> **AVAILABLE DATA**:
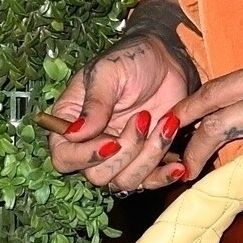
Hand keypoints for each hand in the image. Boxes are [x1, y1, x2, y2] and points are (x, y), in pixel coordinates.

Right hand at [43, 33, 192, 190]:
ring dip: (149, 157)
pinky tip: (178, 165)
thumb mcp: (108, 73)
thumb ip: (94, 103)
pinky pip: (150, 183)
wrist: (167, 60)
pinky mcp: (145, 160)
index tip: (111, 141)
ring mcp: (119, 156)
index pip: (64, 156)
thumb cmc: (131, 59)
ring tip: (165, 123)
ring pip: (125, 182)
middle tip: (143, 119)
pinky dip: (164, 176)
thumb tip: (74, 134)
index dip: (84, 157)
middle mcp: (91, 145)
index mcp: (72, 123)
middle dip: (125, 152)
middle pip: (97, 175)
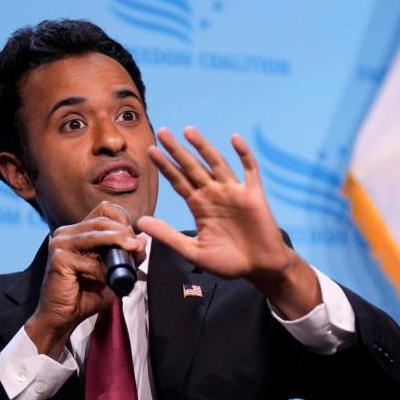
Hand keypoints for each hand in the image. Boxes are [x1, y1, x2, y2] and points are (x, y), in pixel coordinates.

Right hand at [25, 202, 146, 355]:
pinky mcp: (58, 259)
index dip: (122, 221)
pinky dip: (103, 271)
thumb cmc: (86, 294)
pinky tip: (107, 280)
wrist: (63, 317)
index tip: (134, 239)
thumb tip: (142, 240)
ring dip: (119, 243)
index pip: (103, 209)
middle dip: (124, 232)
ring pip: (97, 233)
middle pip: (102, 220)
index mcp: (77, 232)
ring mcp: (60, 244)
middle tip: (136, 248)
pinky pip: (89, 261)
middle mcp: (66, 233)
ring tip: (131, 254)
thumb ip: (127, 256)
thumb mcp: (113, 272)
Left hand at [137, 127, 320, 318]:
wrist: (259, 268)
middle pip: (192, 167)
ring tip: (188, 131)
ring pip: (217, 163)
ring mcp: (234, 192)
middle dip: (177, 151)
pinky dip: (244, 154)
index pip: (178, 181)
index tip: (151, 150)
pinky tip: (234, 139)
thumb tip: (141, 222)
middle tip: (162, 132)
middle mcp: (214, 194)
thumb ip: (168, 235)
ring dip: (204, 147)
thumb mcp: (193, 251)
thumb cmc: (228, 262)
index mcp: (199, 206)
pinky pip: (249, 170)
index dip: (165, 166)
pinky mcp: (253, 194)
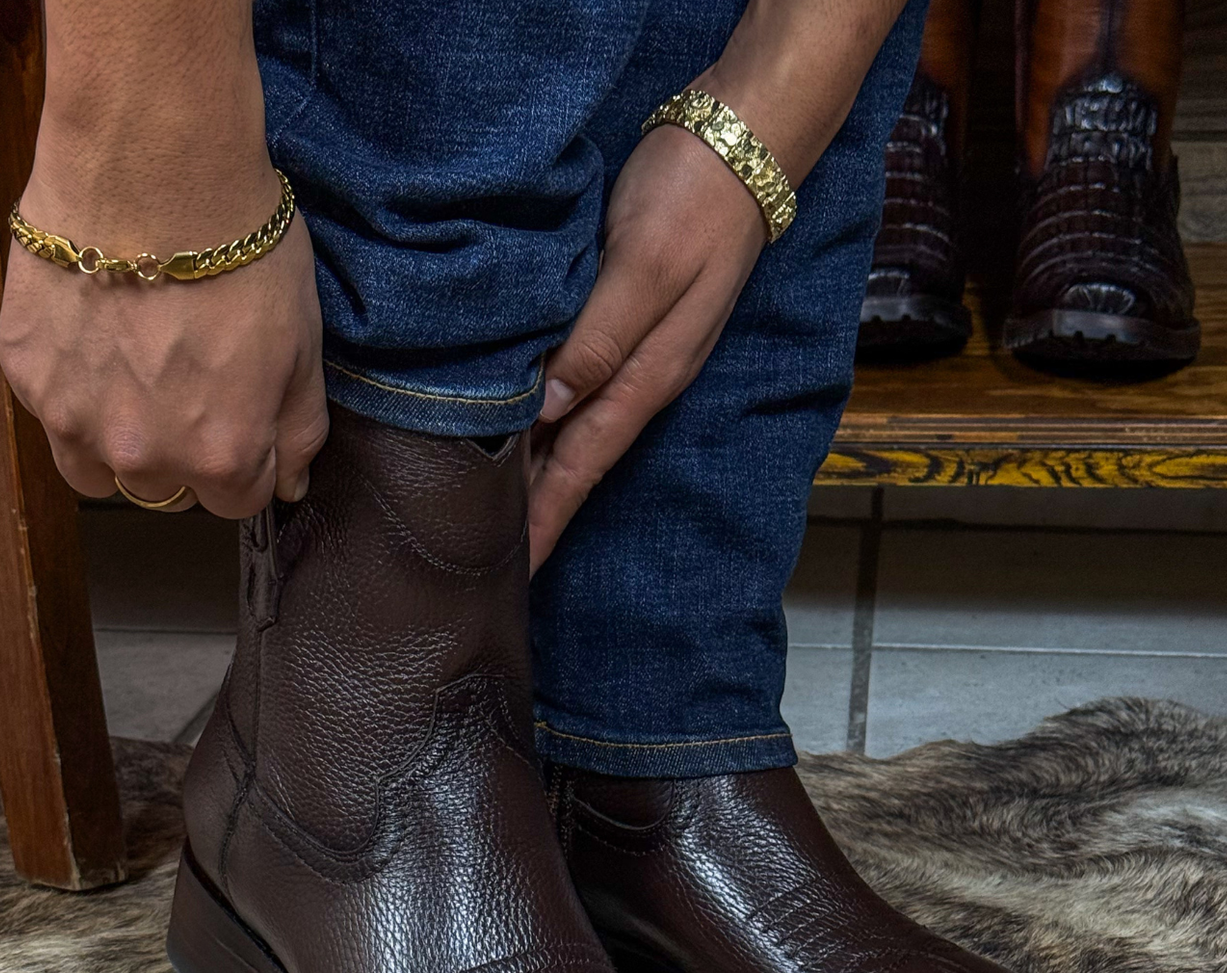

> **WHAT IS BEING ASKED**:
An exact printout of the entries is wanted, covering the first line through the line holding "middle tip: (162, 132)", with pictures kept out of it.

> **ANSWER BOX**:
Hand keypoints for each hand in the image. Boxes are [x1, y1, x2, y2] and points are (x, y), in pixel coordinates.

Right hand at [43, 33, 192, 190]:
ring dip: (149, 157)
pinky tip: (178, 165)
thumb mcp: (108, 73)
thumb ip: (94, 103)
pinky pip: (150, 183)
wrist: (167, 60)
pinky mcp: (145, 160)
index tip: (111, 141)
ring mcp: (119, 156)
index pip: (64, 156)
thumb cmc: (131, 59)
ring tip: (165, 123)
ring pip: (125, 182)
middle tip: (143, 119)
pinky dip: (164, 176)
thumb tip: (74, 134)
index dip: (84, 157)
middle mcp: (91, 145)
index mcp: (72, 123)
middle dip: (125, 152)
middle pip: (97, 175)
Hand keypoints for each hand in the image. Boxes are [x1, y1, x2, y2] and points are (x, y), in pixel coordinates.

Right hand at [25, 202, 146, 355]:
pinky mcp: (58, 259)
index dip: (122, 221)
pinky dip: (103, 271)
thumb cmc: (86, 294)
pinky tip: (107, 280)
wrist: (63, 317)
index tip: (134, 239)
thumb tip: (142, 240)
ring dip: (119, 243)
index pip: (103, 209)
middle dip: (124, 232)
ring pip: (97, 233)
middle pip: (102, 220)
index mcp: (77, 232)
ring mcp: (60, 244)
middle tip: (136, 248)
pinky pip: (89, 261)
middle mcp: (66, 233)
ring tip: (131, 254)
thumb ip: (127, 256)
thumb mcp: (113, 272)
Left hand at [137, 127, 320, 318]:
wrist: (259, 268)
middle pip: (192, 167)
ring tip: (188, 131)
ring pip: (217, 163)
ring mcp: (234, 192)
middle dip: (177, 151)
pinky dip: (244, 154)
index pip: (178, 181)
index tip: (151, 150)
pinky tip: (234, 139)
thumb tip: (141, 222)
middle tip: (162, 132)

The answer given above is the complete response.